When he roused himself, his hold on this world seemed gone. He looked out before him as if no house-walls and no leagues of foreign country hid the wild glens of Inverness. He was home again.

“I had two dreams,” he said, his voice clear and lusty. “One was to know Causleen safe, and that comes true. The other was a sick man’s fancy. I dreamed”—he tried to lift himself, and failed—“dreamed that I died a warrior, instead of Pedlar Donald.”

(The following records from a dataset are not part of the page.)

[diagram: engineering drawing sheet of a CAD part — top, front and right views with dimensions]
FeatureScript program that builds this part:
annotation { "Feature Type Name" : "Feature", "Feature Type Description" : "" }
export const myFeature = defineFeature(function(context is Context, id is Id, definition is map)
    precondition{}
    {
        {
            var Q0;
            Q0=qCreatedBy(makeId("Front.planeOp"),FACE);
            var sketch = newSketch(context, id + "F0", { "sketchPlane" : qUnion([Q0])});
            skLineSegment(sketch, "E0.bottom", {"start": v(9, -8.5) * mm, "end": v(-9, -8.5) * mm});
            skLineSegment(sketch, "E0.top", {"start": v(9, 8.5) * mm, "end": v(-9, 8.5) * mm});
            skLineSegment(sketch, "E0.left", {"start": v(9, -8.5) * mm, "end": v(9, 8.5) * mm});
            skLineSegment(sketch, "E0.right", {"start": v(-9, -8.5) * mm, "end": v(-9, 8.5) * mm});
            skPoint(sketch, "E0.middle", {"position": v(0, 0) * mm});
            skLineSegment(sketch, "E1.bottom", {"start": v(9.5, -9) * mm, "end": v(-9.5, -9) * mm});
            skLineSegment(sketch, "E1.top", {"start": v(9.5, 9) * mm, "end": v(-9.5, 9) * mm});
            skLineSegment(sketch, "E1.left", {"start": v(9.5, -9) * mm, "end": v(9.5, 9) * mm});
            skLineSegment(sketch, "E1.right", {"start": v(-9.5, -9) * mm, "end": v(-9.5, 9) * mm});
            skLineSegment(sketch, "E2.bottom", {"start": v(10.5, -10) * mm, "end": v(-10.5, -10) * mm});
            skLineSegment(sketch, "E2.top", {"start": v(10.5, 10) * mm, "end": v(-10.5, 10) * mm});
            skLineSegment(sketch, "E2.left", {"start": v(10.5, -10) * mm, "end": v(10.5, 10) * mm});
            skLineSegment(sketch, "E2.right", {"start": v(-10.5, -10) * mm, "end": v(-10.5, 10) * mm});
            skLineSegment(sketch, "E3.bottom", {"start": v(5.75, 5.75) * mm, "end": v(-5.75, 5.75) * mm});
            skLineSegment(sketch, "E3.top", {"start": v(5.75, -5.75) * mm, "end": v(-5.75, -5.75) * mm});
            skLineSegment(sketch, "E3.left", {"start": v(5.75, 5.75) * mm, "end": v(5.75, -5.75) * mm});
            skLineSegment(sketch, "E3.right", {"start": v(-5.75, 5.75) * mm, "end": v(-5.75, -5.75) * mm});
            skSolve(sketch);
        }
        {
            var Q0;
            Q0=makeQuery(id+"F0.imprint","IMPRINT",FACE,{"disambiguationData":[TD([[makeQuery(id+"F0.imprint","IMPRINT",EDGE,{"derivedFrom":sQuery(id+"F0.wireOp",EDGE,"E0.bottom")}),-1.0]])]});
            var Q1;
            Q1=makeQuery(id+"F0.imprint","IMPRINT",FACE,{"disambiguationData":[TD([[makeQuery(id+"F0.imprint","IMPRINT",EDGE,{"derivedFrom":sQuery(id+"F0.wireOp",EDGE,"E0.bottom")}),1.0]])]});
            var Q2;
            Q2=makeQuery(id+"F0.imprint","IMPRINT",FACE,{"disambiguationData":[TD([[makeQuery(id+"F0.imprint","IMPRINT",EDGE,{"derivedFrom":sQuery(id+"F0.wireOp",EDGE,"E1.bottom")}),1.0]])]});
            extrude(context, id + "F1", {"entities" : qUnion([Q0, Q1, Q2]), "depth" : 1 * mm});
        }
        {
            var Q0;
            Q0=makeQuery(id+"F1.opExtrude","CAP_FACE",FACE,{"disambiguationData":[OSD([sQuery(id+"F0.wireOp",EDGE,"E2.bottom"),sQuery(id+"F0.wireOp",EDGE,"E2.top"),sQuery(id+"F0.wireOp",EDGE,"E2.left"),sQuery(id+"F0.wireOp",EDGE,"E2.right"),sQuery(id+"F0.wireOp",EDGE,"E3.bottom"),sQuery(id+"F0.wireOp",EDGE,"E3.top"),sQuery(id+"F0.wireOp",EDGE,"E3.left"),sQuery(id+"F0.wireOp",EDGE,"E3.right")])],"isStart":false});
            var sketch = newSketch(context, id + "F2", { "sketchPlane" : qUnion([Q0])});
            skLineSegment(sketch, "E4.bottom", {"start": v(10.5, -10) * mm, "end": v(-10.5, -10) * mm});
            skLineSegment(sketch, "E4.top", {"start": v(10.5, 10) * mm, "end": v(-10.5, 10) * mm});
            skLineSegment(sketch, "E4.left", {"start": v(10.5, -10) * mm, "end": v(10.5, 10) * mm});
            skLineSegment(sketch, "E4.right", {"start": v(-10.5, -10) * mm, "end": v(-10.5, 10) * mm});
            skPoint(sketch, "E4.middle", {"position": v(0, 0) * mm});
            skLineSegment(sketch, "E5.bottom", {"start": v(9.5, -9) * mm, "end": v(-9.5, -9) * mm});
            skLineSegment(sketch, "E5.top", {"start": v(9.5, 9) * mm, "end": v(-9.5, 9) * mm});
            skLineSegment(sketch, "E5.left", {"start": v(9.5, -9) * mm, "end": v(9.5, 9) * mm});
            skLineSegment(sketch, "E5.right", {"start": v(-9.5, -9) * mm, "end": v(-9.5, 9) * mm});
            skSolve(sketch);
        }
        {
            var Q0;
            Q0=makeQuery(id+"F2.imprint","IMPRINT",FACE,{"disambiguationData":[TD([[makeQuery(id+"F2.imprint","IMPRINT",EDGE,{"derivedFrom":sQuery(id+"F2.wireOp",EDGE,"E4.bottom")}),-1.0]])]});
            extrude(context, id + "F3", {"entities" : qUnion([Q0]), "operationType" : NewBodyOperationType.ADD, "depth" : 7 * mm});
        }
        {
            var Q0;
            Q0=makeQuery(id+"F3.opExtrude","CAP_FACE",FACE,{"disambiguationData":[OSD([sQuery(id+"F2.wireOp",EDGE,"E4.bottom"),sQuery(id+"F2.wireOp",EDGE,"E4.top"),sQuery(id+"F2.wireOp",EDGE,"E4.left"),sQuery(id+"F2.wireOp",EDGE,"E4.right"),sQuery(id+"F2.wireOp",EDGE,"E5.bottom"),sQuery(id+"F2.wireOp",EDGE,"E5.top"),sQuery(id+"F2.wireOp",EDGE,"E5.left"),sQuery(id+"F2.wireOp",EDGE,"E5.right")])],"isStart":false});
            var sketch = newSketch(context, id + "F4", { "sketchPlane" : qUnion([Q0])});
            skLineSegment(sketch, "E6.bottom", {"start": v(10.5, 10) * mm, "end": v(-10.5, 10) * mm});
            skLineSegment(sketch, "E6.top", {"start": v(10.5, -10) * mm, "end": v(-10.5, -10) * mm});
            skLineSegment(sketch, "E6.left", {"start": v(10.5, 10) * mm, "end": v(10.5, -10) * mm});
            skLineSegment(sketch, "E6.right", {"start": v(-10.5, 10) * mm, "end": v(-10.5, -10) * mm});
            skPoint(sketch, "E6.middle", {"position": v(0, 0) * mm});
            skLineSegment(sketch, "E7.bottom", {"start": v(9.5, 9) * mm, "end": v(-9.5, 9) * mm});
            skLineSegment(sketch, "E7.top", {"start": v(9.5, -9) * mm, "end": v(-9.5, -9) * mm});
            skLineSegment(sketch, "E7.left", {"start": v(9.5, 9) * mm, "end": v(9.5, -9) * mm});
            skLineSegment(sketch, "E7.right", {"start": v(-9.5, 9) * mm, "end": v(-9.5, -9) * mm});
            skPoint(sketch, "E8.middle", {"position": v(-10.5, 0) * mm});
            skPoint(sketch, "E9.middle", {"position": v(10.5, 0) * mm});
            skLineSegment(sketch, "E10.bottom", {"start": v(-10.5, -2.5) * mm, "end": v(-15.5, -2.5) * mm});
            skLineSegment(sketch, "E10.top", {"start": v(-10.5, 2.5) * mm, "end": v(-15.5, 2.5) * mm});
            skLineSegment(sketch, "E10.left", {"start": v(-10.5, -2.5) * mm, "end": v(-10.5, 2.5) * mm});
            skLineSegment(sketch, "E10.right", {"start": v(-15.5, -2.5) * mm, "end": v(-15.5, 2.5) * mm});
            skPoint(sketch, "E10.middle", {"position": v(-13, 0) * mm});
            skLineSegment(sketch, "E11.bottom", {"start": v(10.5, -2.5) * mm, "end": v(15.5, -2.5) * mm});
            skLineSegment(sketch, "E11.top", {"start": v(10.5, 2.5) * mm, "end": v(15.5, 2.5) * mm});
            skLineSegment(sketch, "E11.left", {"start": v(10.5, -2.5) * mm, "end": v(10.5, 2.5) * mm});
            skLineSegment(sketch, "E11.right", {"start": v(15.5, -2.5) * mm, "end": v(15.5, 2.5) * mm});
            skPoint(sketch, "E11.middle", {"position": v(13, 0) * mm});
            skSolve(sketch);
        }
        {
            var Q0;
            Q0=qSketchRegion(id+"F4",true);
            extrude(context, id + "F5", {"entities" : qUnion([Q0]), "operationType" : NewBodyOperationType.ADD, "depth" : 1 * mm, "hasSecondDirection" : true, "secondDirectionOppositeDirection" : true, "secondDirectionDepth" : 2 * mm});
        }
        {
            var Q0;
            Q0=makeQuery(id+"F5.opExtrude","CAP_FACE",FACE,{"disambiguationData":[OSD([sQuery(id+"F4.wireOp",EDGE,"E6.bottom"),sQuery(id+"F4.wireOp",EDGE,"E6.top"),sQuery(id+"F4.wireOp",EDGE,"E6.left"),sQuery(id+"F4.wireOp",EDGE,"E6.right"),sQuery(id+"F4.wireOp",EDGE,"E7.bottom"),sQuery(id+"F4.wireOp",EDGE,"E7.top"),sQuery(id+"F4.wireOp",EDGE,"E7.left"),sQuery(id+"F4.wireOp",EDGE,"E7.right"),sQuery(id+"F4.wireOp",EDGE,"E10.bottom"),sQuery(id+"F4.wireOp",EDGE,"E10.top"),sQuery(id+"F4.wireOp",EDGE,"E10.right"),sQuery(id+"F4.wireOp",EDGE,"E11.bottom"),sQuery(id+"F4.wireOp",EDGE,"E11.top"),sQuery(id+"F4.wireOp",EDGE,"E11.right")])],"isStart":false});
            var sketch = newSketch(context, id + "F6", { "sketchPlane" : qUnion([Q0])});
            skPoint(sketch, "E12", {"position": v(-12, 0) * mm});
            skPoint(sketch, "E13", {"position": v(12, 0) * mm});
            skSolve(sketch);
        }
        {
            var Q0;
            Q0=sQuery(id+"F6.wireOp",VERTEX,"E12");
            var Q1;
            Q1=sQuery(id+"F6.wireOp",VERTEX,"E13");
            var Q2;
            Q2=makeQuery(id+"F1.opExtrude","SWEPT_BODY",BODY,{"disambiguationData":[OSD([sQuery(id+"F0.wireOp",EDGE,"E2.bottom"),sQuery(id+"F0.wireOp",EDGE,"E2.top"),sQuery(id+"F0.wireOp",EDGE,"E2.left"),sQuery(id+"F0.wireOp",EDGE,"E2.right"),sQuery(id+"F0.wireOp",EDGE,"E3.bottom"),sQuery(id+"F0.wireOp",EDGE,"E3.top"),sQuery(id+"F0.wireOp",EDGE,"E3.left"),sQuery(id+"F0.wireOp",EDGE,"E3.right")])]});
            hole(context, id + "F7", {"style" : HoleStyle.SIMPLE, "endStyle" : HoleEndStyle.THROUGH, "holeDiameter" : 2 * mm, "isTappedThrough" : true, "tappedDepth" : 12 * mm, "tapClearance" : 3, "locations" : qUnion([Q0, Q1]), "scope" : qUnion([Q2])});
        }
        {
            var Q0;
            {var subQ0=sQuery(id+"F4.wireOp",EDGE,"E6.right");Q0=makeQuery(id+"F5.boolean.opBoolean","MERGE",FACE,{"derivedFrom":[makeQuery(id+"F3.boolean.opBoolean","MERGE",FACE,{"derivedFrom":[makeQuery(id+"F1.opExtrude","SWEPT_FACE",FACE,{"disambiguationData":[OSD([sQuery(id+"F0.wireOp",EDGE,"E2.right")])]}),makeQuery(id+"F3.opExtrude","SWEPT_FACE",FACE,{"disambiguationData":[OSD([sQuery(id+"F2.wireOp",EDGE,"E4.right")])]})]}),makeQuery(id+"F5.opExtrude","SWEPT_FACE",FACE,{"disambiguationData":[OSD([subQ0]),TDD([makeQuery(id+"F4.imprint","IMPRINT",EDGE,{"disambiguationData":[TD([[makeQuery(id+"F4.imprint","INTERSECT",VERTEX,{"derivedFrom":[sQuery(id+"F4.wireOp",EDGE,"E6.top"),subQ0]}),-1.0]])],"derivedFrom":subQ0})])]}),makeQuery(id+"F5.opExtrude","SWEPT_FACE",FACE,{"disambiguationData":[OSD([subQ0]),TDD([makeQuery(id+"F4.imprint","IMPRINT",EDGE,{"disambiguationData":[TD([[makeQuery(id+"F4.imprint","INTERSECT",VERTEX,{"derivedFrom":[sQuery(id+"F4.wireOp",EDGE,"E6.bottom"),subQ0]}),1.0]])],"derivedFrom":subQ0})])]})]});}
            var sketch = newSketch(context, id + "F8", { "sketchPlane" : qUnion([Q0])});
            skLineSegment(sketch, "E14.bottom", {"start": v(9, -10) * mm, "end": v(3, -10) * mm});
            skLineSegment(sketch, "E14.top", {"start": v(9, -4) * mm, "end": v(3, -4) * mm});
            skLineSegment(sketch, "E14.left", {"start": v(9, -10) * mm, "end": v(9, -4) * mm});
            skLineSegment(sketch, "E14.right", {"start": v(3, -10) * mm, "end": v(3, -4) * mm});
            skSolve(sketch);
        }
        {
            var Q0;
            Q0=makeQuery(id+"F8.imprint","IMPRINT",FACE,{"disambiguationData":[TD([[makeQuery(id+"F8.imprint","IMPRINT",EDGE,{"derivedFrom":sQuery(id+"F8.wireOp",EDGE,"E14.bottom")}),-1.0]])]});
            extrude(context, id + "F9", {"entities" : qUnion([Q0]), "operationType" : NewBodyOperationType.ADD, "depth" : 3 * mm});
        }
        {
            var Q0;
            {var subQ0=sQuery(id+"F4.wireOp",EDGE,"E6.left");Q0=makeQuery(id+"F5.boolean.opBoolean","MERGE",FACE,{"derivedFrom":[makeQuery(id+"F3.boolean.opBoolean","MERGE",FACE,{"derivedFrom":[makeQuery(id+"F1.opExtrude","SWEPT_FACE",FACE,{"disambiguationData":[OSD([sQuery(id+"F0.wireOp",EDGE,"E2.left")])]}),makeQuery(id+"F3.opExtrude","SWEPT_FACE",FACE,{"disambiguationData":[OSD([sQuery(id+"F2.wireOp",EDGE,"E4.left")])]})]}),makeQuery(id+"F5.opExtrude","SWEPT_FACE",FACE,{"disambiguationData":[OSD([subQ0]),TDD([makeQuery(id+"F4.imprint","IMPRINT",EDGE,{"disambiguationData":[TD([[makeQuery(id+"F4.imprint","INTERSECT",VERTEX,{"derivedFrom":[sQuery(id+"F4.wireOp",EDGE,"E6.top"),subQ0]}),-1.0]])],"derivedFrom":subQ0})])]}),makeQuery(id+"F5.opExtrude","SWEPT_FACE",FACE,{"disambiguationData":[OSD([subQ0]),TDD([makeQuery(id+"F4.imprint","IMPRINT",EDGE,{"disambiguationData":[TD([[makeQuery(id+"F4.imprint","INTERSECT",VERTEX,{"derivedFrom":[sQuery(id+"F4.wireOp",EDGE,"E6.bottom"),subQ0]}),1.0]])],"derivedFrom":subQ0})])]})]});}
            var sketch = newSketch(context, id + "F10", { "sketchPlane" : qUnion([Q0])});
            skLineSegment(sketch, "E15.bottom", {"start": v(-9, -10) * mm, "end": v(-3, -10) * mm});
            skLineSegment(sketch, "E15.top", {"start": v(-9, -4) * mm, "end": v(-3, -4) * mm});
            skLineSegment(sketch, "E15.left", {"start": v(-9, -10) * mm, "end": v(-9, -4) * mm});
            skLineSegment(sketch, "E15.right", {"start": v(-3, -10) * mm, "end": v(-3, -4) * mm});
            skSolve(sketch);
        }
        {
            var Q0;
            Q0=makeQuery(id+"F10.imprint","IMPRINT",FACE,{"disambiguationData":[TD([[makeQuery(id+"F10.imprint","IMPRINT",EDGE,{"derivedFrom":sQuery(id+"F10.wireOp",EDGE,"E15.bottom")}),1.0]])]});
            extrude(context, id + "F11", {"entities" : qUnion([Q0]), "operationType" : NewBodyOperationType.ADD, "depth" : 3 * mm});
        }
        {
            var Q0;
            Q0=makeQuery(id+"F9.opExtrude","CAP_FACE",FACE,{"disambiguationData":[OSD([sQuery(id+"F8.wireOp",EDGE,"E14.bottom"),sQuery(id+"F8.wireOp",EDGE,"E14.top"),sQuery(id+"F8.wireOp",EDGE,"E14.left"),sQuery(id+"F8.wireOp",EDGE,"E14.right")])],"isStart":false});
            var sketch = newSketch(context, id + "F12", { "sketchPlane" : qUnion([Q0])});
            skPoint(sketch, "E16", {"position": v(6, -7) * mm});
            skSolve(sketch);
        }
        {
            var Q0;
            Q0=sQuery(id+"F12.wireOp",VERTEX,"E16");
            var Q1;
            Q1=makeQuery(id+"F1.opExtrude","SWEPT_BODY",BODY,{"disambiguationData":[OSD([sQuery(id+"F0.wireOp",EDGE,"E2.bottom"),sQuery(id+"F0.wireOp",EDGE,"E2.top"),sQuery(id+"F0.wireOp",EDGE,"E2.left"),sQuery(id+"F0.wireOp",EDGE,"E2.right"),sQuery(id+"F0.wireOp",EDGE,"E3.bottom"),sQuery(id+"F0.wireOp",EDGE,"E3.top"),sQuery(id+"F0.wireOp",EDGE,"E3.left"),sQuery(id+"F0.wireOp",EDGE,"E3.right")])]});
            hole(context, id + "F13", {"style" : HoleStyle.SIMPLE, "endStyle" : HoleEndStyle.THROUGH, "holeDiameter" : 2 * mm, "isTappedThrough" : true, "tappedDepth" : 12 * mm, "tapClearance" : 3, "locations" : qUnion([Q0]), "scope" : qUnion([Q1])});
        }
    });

With that his eyes closed, and Rebecca, coming to see how it went with him, stood beside the settle, her grim face softened.

“Sleeps like a babby, poor soul—and it would be as well if he died in it, instead of living to be bumped on a bracken-sledge to-morrow. Brant sits snug by my hearth, and tells me you’re for turning the old man out o’ doors.”

“The Garsykes Men are coming. He’s safer up the moor.”

“His brat is safer, you mean. Why don’t you want to tuck me, too, on the sledge, if Logie is no place for women? D’ye think that, because I’ve a face like a hatchet, to scare men with, I’ve a heart after the same pattern? Ask the lad that keeps tryst with me at the gate, every night and all.”

She lowered the lamp, took another look at Donald as if he were an ailing first-born of her own, and together they went out into the draughty hall.

Storm yapped and whimpered from his cupboard, and Hardcastle went in to quiet him, thinking only of the dog’s peril, not of Logie’s.

“There’s Brant near by,” he said.

Storm would not be satisfied. He bared his teeth and growled till Hardcastle cuffed him. Then the sheep-slayer shivered and lay down—but not for fear of Brant—and whined, as the rising breeze about the house sobbed from the lost Garsykes lands.